[UA] Crash Test Dummies
Patrick O'Duffy
redfern at thehub.com.au
Sat Jun 30 02:41:42 PDT 2001
So it's Saturday night, and I'm watching a documentary about crash test
dummies.
(Why no, I don't have any kind of social life. Why do you ask?)
A few salient and UA-able points:
- Modern crash test dummies cost about $100,000 US each, and every part of
their construction is regulated by law. That's a lot of effort and money -
for an item (entity?) that exists only to be destroyed.

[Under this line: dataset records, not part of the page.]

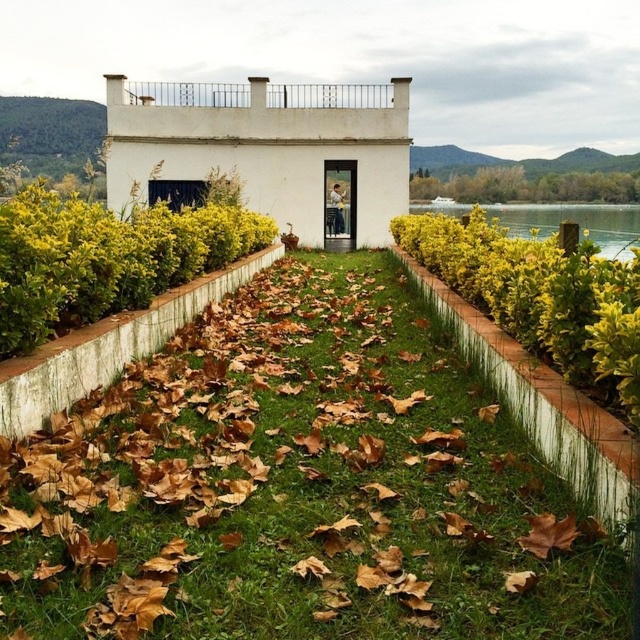
From the picture: Which is more to the right, green grass at center or green water at right?

From the viewer's perspective, green water at right appears more on the right side.

Does green grass at center appear under green water at right?

Correct, green grass at center is located below green water at right.

Is point (413, 440) farther from viewer compared to point (637, 216)?

No.

The image size is (640, 640). What are the coordinates of `green grass at center` in the screenshot? It's located at (300, 486).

- In the past, crash tests and the like used corpses, animals, or even
living people as experimental subjects. In some respects, the dummy is the
proxy for the living being that should be killed or hurt - possibly for the
guy who developed the modern dummy, a researcher who used _himself_ as a
subject for crash tests.
- Then of course, there are the tie-ins to Roswell and Nazi Germany, but the
programme's still running.
Two possible UA artifacts:
- A dummy that's survived test after test; it never seems to 'die'. Now it
acts as a protective artifact of sorts; drive with it your car, and you and
the dummy will both escape unscathed. The cost, of course, is that the
injuries don't disappear; they're just diverted to some other poor bastard.
- A dummy that's a proxy for a person; injure that person, and you injure
the dummy instead. But the dummy becomes self-aware by experiencing pain -
and when it finally comes alive, it wants _revenge_...
Any other interesting CTD ideas?
--
Patrick O'Duffy, Brisbane, Australia
You really do moan at an Olympic level, don't you?